Saturday, September 26, 2009

What I Just Read: Coming Up For Air

This was the book I was supposed to finish on our last trip to New York, that was about a month ago. I have no excuse except that that bed was so damn comfy looking.

One can never go home again, that's what I took away Coming Up For Air by George Orwell. The first half of the books is the recounting of the dull life that was and still is George Bowling, his parents, his first sexual experience, his love for fishing, serving and not serving in WW I, and about how fat he is. This mostly boring first half of the book is almost made up by the fact that the second half is devoted to him realizing that everything he remembered and held in such high regard has either vanished, changed into something he despises or may never have existed in the first place.

Yet underneath the mundane and nostalgic life of George Bowling is a classic Orwell undertone; the haves abuse the have nots and that is never going to change.

My favorite scene in the book is when George goes with his wife to listen to a famous Anti-Fascist give a lecture. George is not that interested in the lecture because he knows Hitler is a bad man and he does not need to be told so by a man spewing hatred. The thing is George does not care what type of system is in charge be it fascists, democracy, communism or whatever, he is still going to be making a few pounds a week and have to listen to his wife complain about the price of butter. He sees the arguments between the Communists and Trotsky supporter in front of him as nothing but rearranging chairs on the Titanic. Nothing matters.

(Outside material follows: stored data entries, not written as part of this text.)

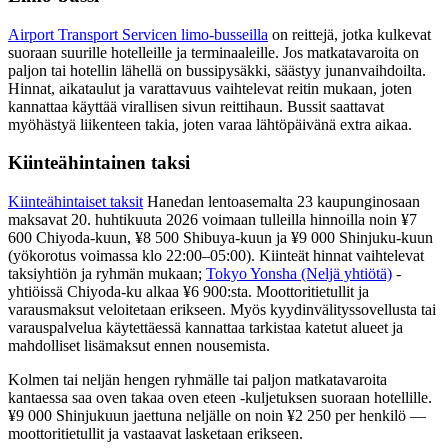
Airport Transport Servicen limo-busseilla
on reittejä, jotka kulkevat
suoraan suurille hotelleille ja terminaaleille. Jos matkatavaroita on
paljon tai hotellin lähellä on bussipysäkki, säästyy junanvaihdoilta.
Hinnat, aikataulut ja varattavuus vaihtelevat reitin mukaan, joten
kannattaa käyttää virallisen sivun reittihaun. Bussit saattavat
myöhästyä liikenteen takia, joten varaa lähtöpäivänä extra aikaa.
Kiinteähintainen taksi
Kiinteähintaiset taksit
Hanedan lentoasemalta 23 kaupunginosaan
maksavat 20. huhtikuuta 2026 voimaan tulleilla hinnoilla noin ¥7
600 Chiyoda-kuun, ¥8 500 Shibuya-kuun ja ¥9 000 Shinjuku-kuun
(yökorotus voimassa klo 22:00–05:00). Kiinteät hinnat vaihtelevat
taksiyhtiön ja ryhmän mukaan;
Tokyo Yonsha (Neljä yhtiötä)
-
yhtiöissä Chiyoda-ku alkaa ¥6 900:sta. Moottoritietullit ja
varausmaksut veloitetaan erikseen. Myös kyydinvälityssovellusta tai
varauspalvelua käytettäessä kannattaa tarkistaa katetut alueet ja
mahdolliset lisämaksut ennen nousemista.
Kolmen tai neljän hengen ryhmälle tai paljon matkatavaroita
kantaessa saa oven takaa oven eteen -kuljetuksen suoraan hotellille.
¥9 000 Shinjukuun jaettuna neljälle on noin ¥2 250 per henkilö —
moottoritietullit ja vastaavat lasketaan erikseen.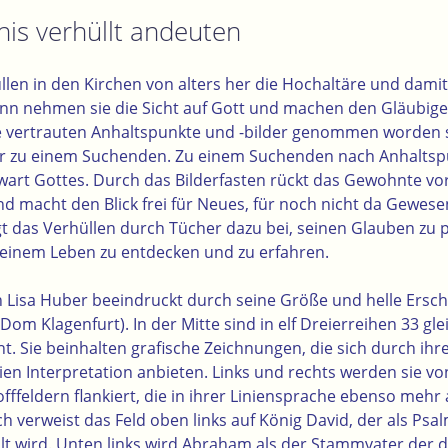
is verhüllt andeuten
len in den Kirchen von alters her die Hochaltäre und damit 
nn nehmen sie die Sicht auf Gott und machen den Gläubig
die vertrauten Anhaltspunkte und -bilder genommen worden 
er zu einem Suchenden. Zu einem Suchenden nach Anhalts
art Gottes. Durch das Bilderfasten rückt das Gewohnte v
 macht den Blick frei für Neues, für noch nicht da Gewesen
t das Verhüllen durch Tücher dazu bei, seinen Glauben zu p
einem Leben zu entdecken und zu erfahren.
 Lisa Huber beeindruckt durch seine Größe und helle Ersc
 Dom Klagenfurt
). In der Mitte sind in elf Dreierreihen 33 gl
. Sie beinhalten grafische Zeichnungen, die sich durch ihre
ien Interpretation anbieten. Links und rechts werden sie vo
ffeldern flankiert, die in ihrer Liniensprache ebenso mehr
h verweist das Feld oben links auf König David, der als Psa
lt wird. Unten links wird Abraham als der Stammvater der d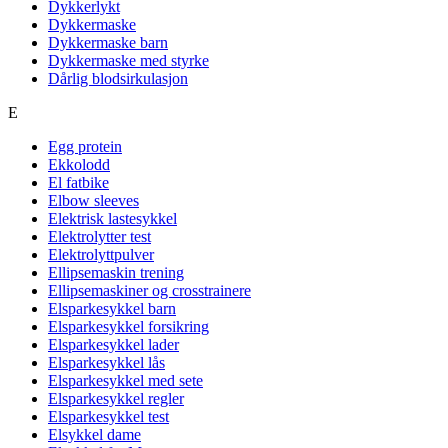
Dykkerlykt
Dykkermaske
Dykkermaske barn
Dykkermaske med styrke
Dårlig blodsirkulasjon
E
Egg protein
Ekkolodd
El fatbike
Elbow sleeves
Elektrisk lastesykkel
Elektrolytter test
Elektrolyttpulver
Ellipsemaskin trening
Ellipsemaskiner og crosstrainere
Elsparkesykkel barn
Elsparkesykkel forsikring
Elsparkesykkel lader
Elsparkesykkel lås
Elsparkesykkel med sete
Elsparkesykkel regler
Elsparkesykkel test
Elsykkel dame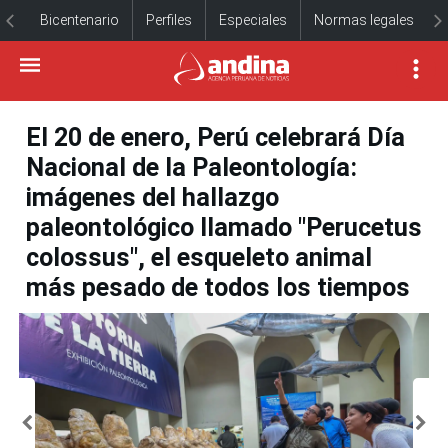
Bicentenario
Perfiles
Especiales
Normas legales
El 20 de enero, Perú celebrará Día
Nacional de la Paleontología:
imágenes del hallazgo
paleontológico llamado "Perucetus
colossus", el esqueleto animal
más pesado de todos los tiempos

Through George, Mr. Orwell is taking note of the pre WW II political landscape and saying he really does not care for it. There is going to be a war, people are going to die, England may end up under fascist rule but in the end will anything really change? Politically of course, because if Coming Up For Air tries to prove anything it's that though many things change, most things stay the same.

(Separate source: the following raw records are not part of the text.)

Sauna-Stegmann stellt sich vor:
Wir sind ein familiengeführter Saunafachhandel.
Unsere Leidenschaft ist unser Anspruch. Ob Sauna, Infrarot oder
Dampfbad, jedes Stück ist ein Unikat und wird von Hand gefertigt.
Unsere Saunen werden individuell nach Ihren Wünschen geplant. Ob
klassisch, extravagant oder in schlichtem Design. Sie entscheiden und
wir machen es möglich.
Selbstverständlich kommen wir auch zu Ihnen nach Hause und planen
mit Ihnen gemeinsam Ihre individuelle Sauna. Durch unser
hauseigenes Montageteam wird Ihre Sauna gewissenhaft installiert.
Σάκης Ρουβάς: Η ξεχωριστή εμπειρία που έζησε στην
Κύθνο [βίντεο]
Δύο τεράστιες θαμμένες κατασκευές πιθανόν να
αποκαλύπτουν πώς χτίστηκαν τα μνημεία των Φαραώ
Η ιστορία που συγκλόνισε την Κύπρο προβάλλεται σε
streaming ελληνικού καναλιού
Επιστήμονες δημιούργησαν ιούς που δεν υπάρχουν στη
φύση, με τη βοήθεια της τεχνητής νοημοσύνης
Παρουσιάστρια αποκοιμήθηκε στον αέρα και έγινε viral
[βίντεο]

Though this book was fairly boring and at times difficult to get through there are very good parts to the book. In addition to the scene at the lecture, there is an almost prophetic sequence in which George describes the London Blitz with houses reduced to rubble and for the most part all out destruction. The thing is Coming Up For Air was written in June 1939 a full year before the Battle of Britain began, a truly amazing imagination.

I have always enjoyed Orwell, but then again who does not like Animal Farm and 1984. If it was not for the fact that I read Down and Out In Paris and London and loved it I do not think I would have bothered reading Coming Up for Air. I like Orwell's bleak outlook on mankind, his pessimistic view that power undoubtedly corrupts and the greedy always vanquish those who are not. It may be bleak and glass half empty , but I enjoy it.

The book design is fairly modest, a white background with gold trimming and a neat black and white picture of a man vaulting a large puddle which Katy says looks a lot like a photo that Henri Cartier-Bresson would have taken, neat none the less. I like it despite the misleading title and the hopeful picture.

I have one other Orwell book in my possession that I have yet to read, Homage to Catalonia, which is a work of non-fiction about the Spanish Civil War, I plan on giving it a try in the near future.